Gabor Maté writes: “The source of addictions is not to be found in genes, but in the early childhood environment. All addictions originate in trauma and emotional loss.”
Your addiction didn’t start when you first picked up a drink or a drug. It started earlier — when you were a child and learned that your feelings weren’t welcome, that your needs were an imposition, that you had to manage unbearable pain alone because the adults around you didn’t have the tools to hold it with you.
Annie Grace, in This Naked Mind, explains the neuroscience of why substances work so well at first: they genuinely do what they claim to do. Alcohol lowers inhibition, reduces anxiety, creates a brief window of ease and social comfort. The brain learns this association — relief follows use — and encodes it. Over time, the association deepens, the dose escalates, and what started as a reliable relief becomes an unreliable one and then a trap. But it worked, initially, because the underlying need was real.

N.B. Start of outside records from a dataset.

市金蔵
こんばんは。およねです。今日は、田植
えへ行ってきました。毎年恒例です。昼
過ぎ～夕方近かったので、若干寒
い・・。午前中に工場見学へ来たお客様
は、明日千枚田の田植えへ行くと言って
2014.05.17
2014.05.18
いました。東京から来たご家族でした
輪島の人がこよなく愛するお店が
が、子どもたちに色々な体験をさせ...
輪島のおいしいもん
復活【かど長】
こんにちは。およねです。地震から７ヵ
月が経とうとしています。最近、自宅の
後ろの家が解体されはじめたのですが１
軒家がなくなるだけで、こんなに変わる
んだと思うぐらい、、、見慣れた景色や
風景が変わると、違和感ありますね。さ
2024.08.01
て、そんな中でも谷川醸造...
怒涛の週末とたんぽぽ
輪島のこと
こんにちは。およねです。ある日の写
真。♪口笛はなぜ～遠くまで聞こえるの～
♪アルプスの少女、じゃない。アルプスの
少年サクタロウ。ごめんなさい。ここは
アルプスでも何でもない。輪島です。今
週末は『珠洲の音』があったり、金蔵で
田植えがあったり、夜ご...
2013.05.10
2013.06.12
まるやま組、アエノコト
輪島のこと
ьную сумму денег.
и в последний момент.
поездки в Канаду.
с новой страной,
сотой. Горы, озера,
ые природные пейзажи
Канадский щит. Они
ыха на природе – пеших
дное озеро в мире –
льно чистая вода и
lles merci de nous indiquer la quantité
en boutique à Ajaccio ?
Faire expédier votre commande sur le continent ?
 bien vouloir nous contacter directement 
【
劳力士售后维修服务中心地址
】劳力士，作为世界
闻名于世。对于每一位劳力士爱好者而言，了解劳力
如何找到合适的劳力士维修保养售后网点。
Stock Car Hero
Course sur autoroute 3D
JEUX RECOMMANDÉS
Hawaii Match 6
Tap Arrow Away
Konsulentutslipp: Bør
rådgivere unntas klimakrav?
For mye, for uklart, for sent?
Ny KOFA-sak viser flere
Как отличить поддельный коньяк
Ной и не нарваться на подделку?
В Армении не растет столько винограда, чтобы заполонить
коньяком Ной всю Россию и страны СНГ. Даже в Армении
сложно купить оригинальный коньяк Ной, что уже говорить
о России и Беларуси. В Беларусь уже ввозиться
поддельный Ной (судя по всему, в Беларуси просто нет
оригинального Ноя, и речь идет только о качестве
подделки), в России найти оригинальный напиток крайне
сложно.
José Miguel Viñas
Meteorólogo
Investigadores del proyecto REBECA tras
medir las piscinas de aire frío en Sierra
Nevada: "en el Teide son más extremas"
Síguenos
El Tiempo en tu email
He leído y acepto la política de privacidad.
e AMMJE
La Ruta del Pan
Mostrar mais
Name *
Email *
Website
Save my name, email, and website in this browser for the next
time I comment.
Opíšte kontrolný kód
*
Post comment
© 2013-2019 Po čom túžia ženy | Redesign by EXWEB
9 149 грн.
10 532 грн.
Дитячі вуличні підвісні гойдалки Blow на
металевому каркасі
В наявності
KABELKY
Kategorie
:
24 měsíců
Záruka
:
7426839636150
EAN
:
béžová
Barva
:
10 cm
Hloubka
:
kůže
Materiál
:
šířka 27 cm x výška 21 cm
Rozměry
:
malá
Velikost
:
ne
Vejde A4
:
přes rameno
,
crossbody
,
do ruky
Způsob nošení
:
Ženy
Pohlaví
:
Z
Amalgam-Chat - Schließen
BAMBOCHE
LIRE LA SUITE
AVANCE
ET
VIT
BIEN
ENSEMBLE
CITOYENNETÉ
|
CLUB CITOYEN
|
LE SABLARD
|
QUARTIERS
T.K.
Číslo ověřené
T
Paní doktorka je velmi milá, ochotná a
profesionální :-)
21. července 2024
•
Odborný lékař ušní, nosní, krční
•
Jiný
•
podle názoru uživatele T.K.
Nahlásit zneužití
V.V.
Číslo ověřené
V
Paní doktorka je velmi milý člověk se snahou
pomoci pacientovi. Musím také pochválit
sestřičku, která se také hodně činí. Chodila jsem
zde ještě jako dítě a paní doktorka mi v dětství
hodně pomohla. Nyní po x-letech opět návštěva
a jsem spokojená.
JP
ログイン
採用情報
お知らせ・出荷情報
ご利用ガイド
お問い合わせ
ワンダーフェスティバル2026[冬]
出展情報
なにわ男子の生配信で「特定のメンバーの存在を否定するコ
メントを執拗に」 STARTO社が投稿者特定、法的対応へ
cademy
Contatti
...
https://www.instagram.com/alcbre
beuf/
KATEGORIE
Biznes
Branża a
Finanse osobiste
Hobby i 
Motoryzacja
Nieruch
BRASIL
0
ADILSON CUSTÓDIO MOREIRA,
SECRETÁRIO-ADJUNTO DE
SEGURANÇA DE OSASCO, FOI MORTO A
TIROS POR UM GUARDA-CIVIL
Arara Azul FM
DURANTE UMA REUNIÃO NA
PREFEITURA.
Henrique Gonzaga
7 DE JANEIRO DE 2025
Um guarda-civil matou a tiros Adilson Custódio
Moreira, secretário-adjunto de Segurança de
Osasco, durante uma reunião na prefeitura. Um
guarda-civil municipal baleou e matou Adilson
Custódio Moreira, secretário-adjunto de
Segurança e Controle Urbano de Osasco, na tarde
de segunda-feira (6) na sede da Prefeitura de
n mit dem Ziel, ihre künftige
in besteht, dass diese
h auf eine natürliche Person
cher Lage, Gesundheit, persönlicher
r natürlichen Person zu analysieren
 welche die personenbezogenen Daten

Johann Hari in Lost Connections extends this: “The opposite of addiction is not sobriety. The opposite of addiction is connection.” The childhood wound at the root of most addiction is a relational one — isolation, disconnection, the absence of the attunement and safety that children require to develop the capacity for their own emotional regulation. The substance fills that gap temporarily. Connection — real, sustained, reciprocal human connection — addresses the actual deficit.
This doesn’t make childhood determinative. Rick Hanson’s neuroplasticity research makes clear that the patterns laid down in childhood can be modified through practice. But they have to be addressed where they actually live — in the body, in the nervous system, in the relational patterns — not just at the level of behavior.
Breaking the cycle means finding out what you were trying to solve, and building the genuine capacity for it that the addiction was always a substitute for.